Ryan Donato, Boston Bruins forward
After spending three seasons playing at Harvard for his father, former NHL player Ted Donato, the 22-year-old got a head start on his NHL career by scoring five goals and nine points in 12 games for the Bruins last season.
Warren Foegele, Carolina Hurricanes left wing
Though the jury remains out as to whether Svechnikov will spend the entire season in Carolina, the Hurricanes are high on Foegele, their 2014 third-round pick.
”He’s what we want in a Hurricane,” first-year coach Rod Brind’Amour told The Charlotte Observer this week. Foegele had two goals and an assist in his first two NHL games last season, and also finished second in AHL Charlotte with 28 goals as a rookie.
BRADY TKACHUK, Ottawa Senators forward
Selected with the No. 4 pick in the draft, the son of former NHL star Keith Tkachuk is considered a key building block of a Senators team rebuilding from scratch. At 19, he overcame a slow start in his freshman year at Boston University to score eight goals and 31 points in 40 games. Ottawa’s youth movement also includes Colin White, a 2015 first-round pick, who had two goals and four assists in 21 NHL games last season.

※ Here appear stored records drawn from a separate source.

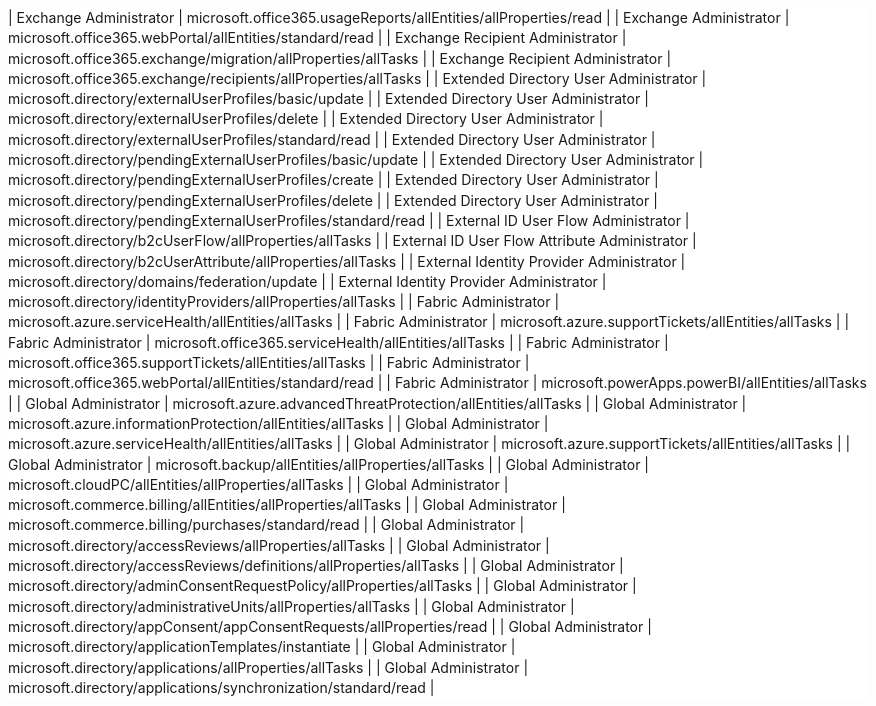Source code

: | Exchange Administrator | microsoft.office365.usageReports/allEntities/allProperties/read |
| Exchange Administrator | microsoft.office365.webPortal/allEntities/standard/read |
| Exchange Recipient Administrator | microsoft.office365.exchange/migration/allProperties/allTasks |
| Exchange Recipient Administrator | microsoft.office365.exchange/recipients/allProperties/allTasks |
| Extended Directory User Administrator | microsoft.directory/externalUserProfiles/basic/update |
| Extended Directory User Administrator | microsoft.directory/externalUserProfiles/delete |
| Extended Directory User Administrator | microsoft.directory/externalUserProfiles/standard/read |
| Extended Directory User Administrator | microsoft.directory/pendingExternalUserProfiles/basic/update |
| Extended Directory User Administrator | microsoft.directory/pendingExternalUserProfiles/create |
| Extended Directory User Administrator | microsoft.directory/pendingExternalUserProfiles/delete |
| Extended Directory User Administrator | microsoft.directory/pendingExternalUserProfiles/standard/read |
| External ID User Flow Administrator | microsoft.directory/b2cUserFlow/allProperties/allTasks |
| External ID User Flow Attribute Administrator | microsoft.directory/b2cUserAttribute/allProperties/allTasks |
| External Identity Provider Administrator | microsoft.directory/domains/federation/update |
| External Identity Provider Administrator | microsoft.directory/identityProviders/allProperties/allTasks |
| Fabric Administrator | microsoft.azure.serviceHealth/allEntities/allTasks |
| Fabric Administrator | microsoft.azure.supportTickets/allEntities/allTasks |
| Fabric Administrator | microsoft.office365.serviceHealth/allEntities/allTasks |
| Fabric Administrator | microsoft.office365.supportTickets/allEntities/allTasks |
| Fabric Administrator | microsoft.office365.webPortal/allEntities/standard/read |
| Fabric Administrator | microsoft.powerApps.powerBI/allEntities/allTasks |
| Global Administrator | microsoft.azure.advancedThreatProtection/allEntities/allTasks |
| Global Administrator | microsoft.azure.informationProtection/allEntities/allTasks |
| Global Administrator | microsoft.azure.serviceHealth/allEntities/allTasks |
| Global Administrator | microsoft.azure.supportTickets/allEntities/allTasks |
| Global Administrator | microsoft.backup/allEntities/allProperties/allTasks |
| Global Administrator | microsoft.cloudPC/allEntities/allProperties/allTasks |
| Global Administrator | microsoft.commerce.billing/allEntities/allProperties/allTasks |
| Global Administrator | microsoft.commerce.billing/purchases/standard/read |
| Global Administrator | microsoft.directory/accessReviews/allProperties/allTasks |
| Global Administrator | microsoft.directory/accessReviews/definitions/allProperties/allTasks |
| Global Administrator | microsoft.directory/adminConsentRequestPolicy/allProperties/allTasks |
| Global Administrator | microsoft.directory/administrativeUnits/allProperties/allTasks |
| Global Administrator | microsoft.directory/appConsent/appConsentRequests/allProperties/read |
| Global Administrator | microsoft.directory/applicationTemplates/instantiate |
| Global Administrator | microsoft.directory/applications/allProperties/allTasks |
| Global Administrator | microsoft.directory/applications/synchronization/standard/read |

Ilya Kovalchuk, Los Angeles Kings left wing
He’s back. After spending the past five seasons playing in the Kontinental Hockey League, the NHL’s 2001 No. 1 draft pick has returned to North America after signing a three-year contract with the Kings. At 35, Kovalchuk showed he’s not lost a step in splitting two Vegas defenseman and scoring his first preseason goal in a 7-2 loss last week. Kovalchuk has 417 goals and 816 points in 816 career games.